Assignment |
Reproduce every line of these records word for word.

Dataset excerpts
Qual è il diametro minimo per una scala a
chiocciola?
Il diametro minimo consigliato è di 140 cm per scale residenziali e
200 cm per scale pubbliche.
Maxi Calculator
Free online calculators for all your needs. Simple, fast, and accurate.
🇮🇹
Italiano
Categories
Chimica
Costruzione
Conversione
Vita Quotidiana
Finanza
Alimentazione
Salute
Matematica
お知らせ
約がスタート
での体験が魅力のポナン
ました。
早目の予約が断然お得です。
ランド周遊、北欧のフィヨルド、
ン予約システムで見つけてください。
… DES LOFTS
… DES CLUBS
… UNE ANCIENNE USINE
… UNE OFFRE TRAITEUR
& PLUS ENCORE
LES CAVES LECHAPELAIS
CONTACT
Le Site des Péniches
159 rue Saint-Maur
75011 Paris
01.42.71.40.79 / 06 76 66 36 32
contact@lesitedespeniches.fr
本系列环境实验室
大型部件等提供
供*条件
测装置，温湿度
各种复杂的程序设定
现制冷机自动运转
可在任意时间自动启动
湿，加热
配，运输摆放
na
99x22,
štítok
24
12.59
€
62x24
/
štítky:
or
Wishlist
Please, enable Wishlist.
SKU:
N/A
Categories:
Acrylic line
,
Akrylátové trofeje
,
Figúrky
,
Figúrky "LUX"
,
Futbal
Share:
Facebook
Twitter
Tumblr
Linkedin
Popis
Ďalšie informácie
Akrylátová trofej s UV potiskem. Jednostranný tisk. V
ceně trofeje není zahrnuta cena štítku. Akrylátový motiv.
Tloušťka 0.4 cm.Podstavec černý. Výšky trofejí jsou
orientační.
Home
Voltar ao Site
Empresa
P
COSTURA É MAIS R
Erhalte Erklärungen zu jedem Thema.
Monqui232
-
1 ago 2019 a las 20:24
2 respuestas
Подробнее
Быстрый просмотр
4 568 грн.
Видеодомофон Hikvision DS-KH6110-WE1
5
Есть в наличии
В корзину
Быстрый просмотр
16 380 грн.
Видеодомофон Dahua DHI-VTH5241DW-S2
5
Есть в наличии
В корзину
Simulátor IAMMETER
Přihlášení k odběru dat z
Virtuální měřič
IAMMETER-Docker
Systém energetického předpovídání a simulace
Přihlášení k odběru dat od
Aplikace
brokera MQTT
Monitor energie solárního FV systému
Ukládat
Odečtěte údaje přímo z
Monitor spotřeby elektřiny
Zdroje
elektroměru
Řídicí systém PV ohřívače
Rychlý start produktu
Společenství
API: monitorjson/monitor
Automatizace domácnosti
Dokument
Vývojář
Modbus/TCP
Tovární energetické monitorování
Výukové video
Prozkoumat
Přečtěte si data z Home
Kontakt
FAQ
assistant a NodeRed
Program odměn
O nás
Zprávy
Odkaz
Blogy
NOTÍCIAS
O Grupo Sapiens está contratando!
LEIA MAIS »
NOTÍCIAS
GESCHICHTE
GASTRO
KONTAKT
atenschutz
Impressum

Response |
Qual è il diametro minimo per una scala a
chiocciola?
Il diametro minimo consigliato è di 140 cm per scale residenziali e
200 cm per scale pubbliche.
Maxi Calculator
Free online calculators for all your needs. Simple, fast, and accurate.
🇮🇹
Italiano
Categories
Chimica
Costruzione
Conversione
Vita Quotidiana
Finanza
Alimentazione
Salute
Matematica
お知らせ
約がスタート
での体験が魅力のポナン
ました。
早目の予約が断然お得です。
ランド周遊、北欧のフィヨルド、
ン予約システムで見つけてください。
… DES LOFTS
… DES CLUBS
… UNE ANCIENNE USINE
… UNE OFFRE TRAITEUR
& PLUS ENCORE
LES CAVES LECHAPELAIS
CONTACT
Le Site des Péniches
159 rue Saint-Maur
75011 Paris
01.42.71.40.79 / 06 76 66 36 32
contact@lesitedespeniches.fr
本系列环境实验室
大型部件等提供
供*条件
测装置，温湿度
各种复杂的程序设定
现制冷机自动运转
可在任意时间自动启动
湿，加热
配，运输摆放
na
99x22,
štítok
24
12.59
€
62x24
/
štítky:
or
Wishlist
Please, enable Wishlist.
SKU:
N/A
Categories:
Acrylic line
,
Akrylátové trofeje
,
Figúrky
,
Figúrky "LUX"
,
Futbal
Share:
Facebook
Twitter
Tumblr
Linkedin
Popis
Ďalšie informácie
Akrylátová trofej s UV potiskem. Jednostranný tisk. V
ceně trofeje není zahrnuta cena štítku. Akrylátový motiv.
Tloušťka 0.4 cm.Podstavec černý. Výšky trofejí jsou
orientační.
Home
Voltar ao Site
Empresa
P
COSTURA É MAIS R
Erhalte Erklärungen zu jedem Thema.
Monqui232
-
1 ago 2019 a las 20:24
2 respuestas
Подробнее
Быстрый просмотр
4 568 грн.
Видеодомофон Hikvision DS-KH6110-WE1
5
Есть в наличии
В корзину
Быстрый просмотр
16 380 грн.
Видеодомофон Dahua DHI-VTH5241DW-S2
5
Есть в наличии
В корзину
Simulátor IAMMETER
Přihlášení k odběru dat z
Virtuální měřič
IAMMETER-Docker
Systém energetického předpovídání a simulace
Přihlášení k odběru dat od
Aplikace
brokera MQTT
Monitor energie solárního FV systému
Ukládat
Odečtěte údaje přímo z
Monitor spotřeby elektřiny
Zdroje
elektroměru
Řídicí systém PV ohřívače
Rychlý start produktu
Společenství
API: monitorjson/monitor
Automatizace domácnosti
Dokument
Vývojář
Modbus/TCP
Tovární energetické monitorování
Výukové video
Prozkoumat
Přečtěte si data z Home
Kontakt
FAQ
assistant a NodeRed
Program odměn
O nás
Zprávy
Odkaz
Blogy
NOTÍCIAS
O Grupo Sapiens está contratando!
LEIA MAIS »
NOTÍCIAS
GESCHICHTE
GASTRO
KONTAKT
atenschutz
Impressum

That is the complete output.